(Data items)
==================================================

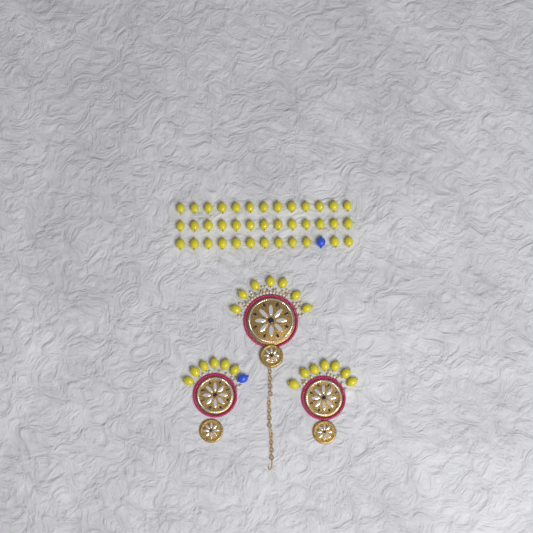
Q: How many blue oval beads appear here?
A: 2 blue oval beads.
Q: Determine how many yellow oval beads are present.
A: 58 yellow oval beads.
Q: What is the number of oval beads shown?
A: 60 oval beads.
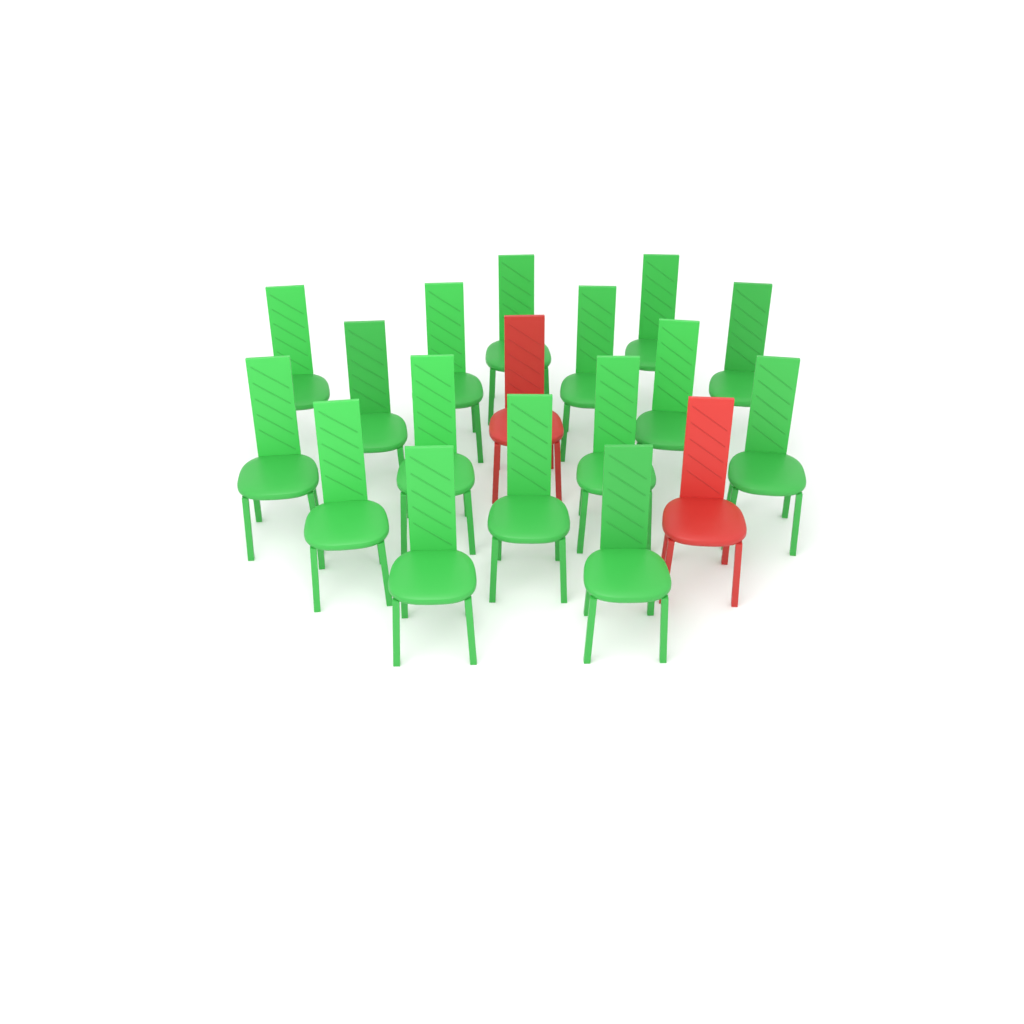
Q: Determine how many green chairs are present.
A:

==================================================

Write the lines above as a JSON list of strings, one string per line and no blank lines. Leave out the pictures.

[
  "Q: How many blue oval beads appear here?",
  "A: 2 blue oval beads.",
  "Q: Determine how many yellow oval beads are present.",
  "A: 58 yellow oval beads.",
  "Q: What is the number of oval beads shown?",
  "A: 60 oval beads.",
  "Q: Determine how many green chairs are present.",
  "A:"
]